I went into 2021’s Scream with admittedly low expectations. The only trailer I saw gave the impression of a mildly updated remix of the well-worn path: sure, the advances in technology have opened new doors (literally) for Ghostface, but all signs pointed to a re-heat of an old formula with some new gimmicks. Instead, the film itself is in every way a product of our current horror genre zeitgeist, and revels in teasing horror-knowledgeable audiences in exactly the way the original Scream did. Unlike Green’s Halloween, which fully tosses out its endless sprawl of sequel lore, today’s Scream somewhat hand-waves the sequels, but doesn’t omit them entirely as truth within the world.

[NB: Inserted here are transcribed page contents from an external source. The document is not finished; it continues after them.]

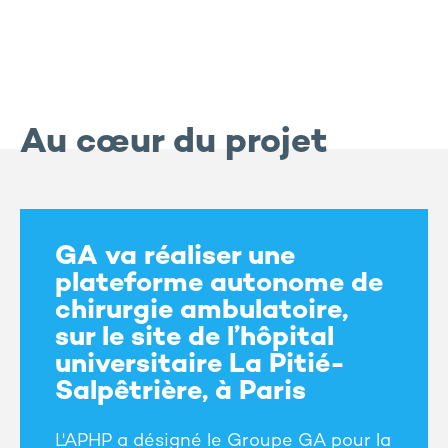
Au cœur du projet
GA va réaliser une
plateforme autonome de
chirurgie ambulatoire,
sur le site de l’hôpital
universitaire La Pitié-
Salpêtrière, à Paris
L'APHP a désigné le Groupe GA pour la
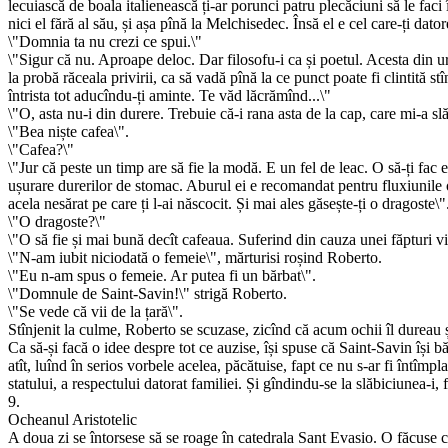
lecuiască de boala italienească ți-ar porunci patru plecăciuni să le faci 
nici el fără al său, și așa pînă la Melchisedec. Însă el e cel care-ți dat
\"Domnia ta nu crezi ce spui.\"
\"Sigur că nu. Aproape deloc. Dar filosofu-i ca și poetul. Acesta din
la probă răceala privirii, ca să vadă pînă la ce punct poate fi clintită 
întrista tot aducîndu-ți aminte. Te văd lăcrămînd...\"
\"O, asta nu-i din durere. Trebuie că-i rana asta de la cap, care mi-a slăb
\"Bea niște cafea\".
\"Cafea?\"
\"Jur că peste un timp are să fie la modă. E un fel de leac. O să-ți fac 
ușurare durerilor de stomac. Aburul ei e recomandat pentru fluxiunile oc
acela nesărat pe care ți l-ai născocit. Și mai ales găsește-ți o dragoste\"
\"O dragoste?\"
\"O să fie și mai bună decît cafeaua. Suferind din cauza unei făpturi vii
\"N-am iubit niciodată o femeie\", mărturisi roșind Roberto.
\"Eu n-am spus o femeie. Ar putea fi un bărbat\".
\"Domnule de Saint-Savin!\" strigă Roberto.
\"Se vede că vii de la țară\".
Stînjenit la culme, Roberto se scuzase, zicînd că acum ochii îl dureau și
Ca să-și facă o idee despre tot ce auzise, își spuse că Saint-Savin își bă
atît, luînd în serios vorbele acelea, păcătuise, fapt ce nu s-ar fi întîmpl
statului, a respectului datorat familiei. Și gîndindu-se la slăbiciunea-i,
9.
Ocheanul Aristotelic
A doua zi se întorsese să se roage în catedrala Sant Evasio. O făcuse ca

There is no ret-conning to be had here, which is impressive writing gymnastics for a screenplay looking to establish new ground.

Our new Scream introduces a new slate of vibrant characters, who are debatably more charming and relatable when compared to their 1996 predecessors (who I have found more grating on re-watches in recent years). Jack Quaid, Jasmin Savoy Brown, and Dylan Minnette are particular standouts in the ensemble of newcomers, who more than fill the shoes of the previous accessory performers like Matthew Lillard, Liev Schreiber, and Jamie Kennedy. They are joined by a handful of familiar (if much-aged) faces, including David Arquette, Neve Campbell, and Courteney Cox. If you ask me, the new blood was far more compelling than the old, but the stalwarts fill in their roles well.

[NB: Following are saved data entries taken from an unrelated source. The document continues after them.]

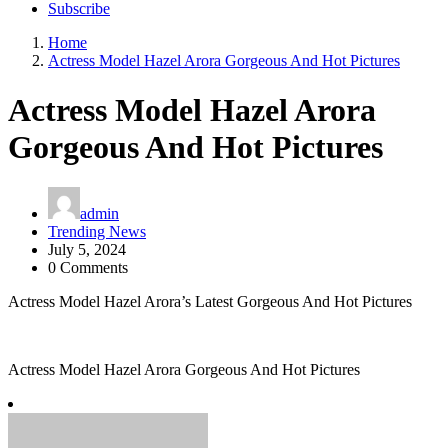
Subscribe
Home
Actress Model Hazel Arora Gorgeous And Hot Pictures
Actress Model Hazel Arora
Gorgeous And Hot Pictures
admin
Trending News
July 5, 2024
0 Comments
Actress Model Hazel Arora’s Latest Gorgeous And Hot Pictures
Actress Model Hazel Arora Gorgeous And Hot Pictures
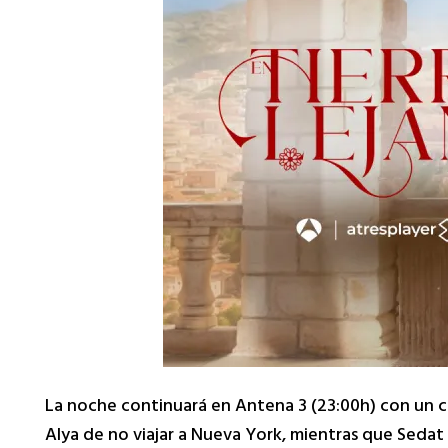
La noche continuará en Antena 3 (23:00h) con un c
Alya de no viajar a Nueva York, mientras que Sedat 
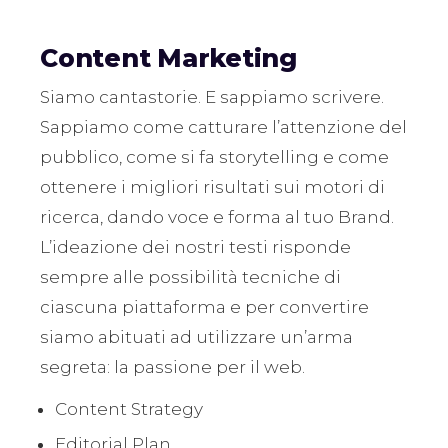
Content Marketing
Siamo cantastorie. E sappiamo scrivere.
Sappiamo come catturare l’attenzione del
pubblico, come si fa storytelling e come
ottenere i migliori risultati sui motori di
ricerca, dando voce e forma al tuo Brand.
L’ideazione dei nostri testi risponde
sempre alle possibilità tecniche di
ciascuna piattaforma e per convertire
siamo abituati ad utilizzare un’arma
segreta: la passione per il web.
Content Strategy
Editorial Plan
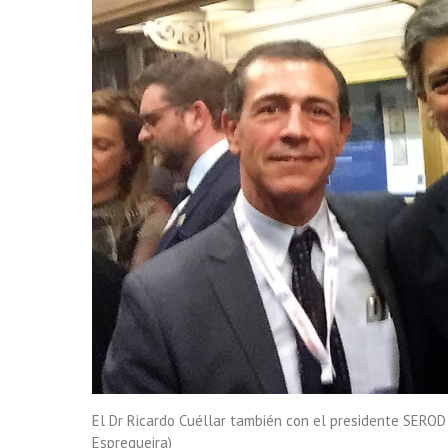
El Dr Ricardo Cuéllar también con el presidente SEROD 
Espregueira)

The new Scream is brutal and visceral in a way that it hasn’t felt like since the inception of the franchise, which plays beautifully in concert with a cast of lovable and relatable knife-fodder. As one character notes in the final act, “our story has stakes,” which makes it stand out in contrast with its fellow Scream sequels. I was genuinely shocked at how well this film succeeded in accomplishing its goals: there’s not an obvious weak link to point out. Even the language of its cinematography bobs and weaves around and through expectations, dangling the audience on a string with well-crafted mise-en-scene and camera movement. One sequence in particular was an absolute joy to watch with an audience, as it artfully elicited gasps and laughs at the creative *absence* of payoffs.

Scream (2022) is an unexpected early highlight for me from the burgeoning cinema landscape of 2022. It is possible that I’m just the perfect audience for this particular form of pandering, but I’m happy to accept that. This was one hell of a good ride, and in my opinion the best sequel Scream could ask for.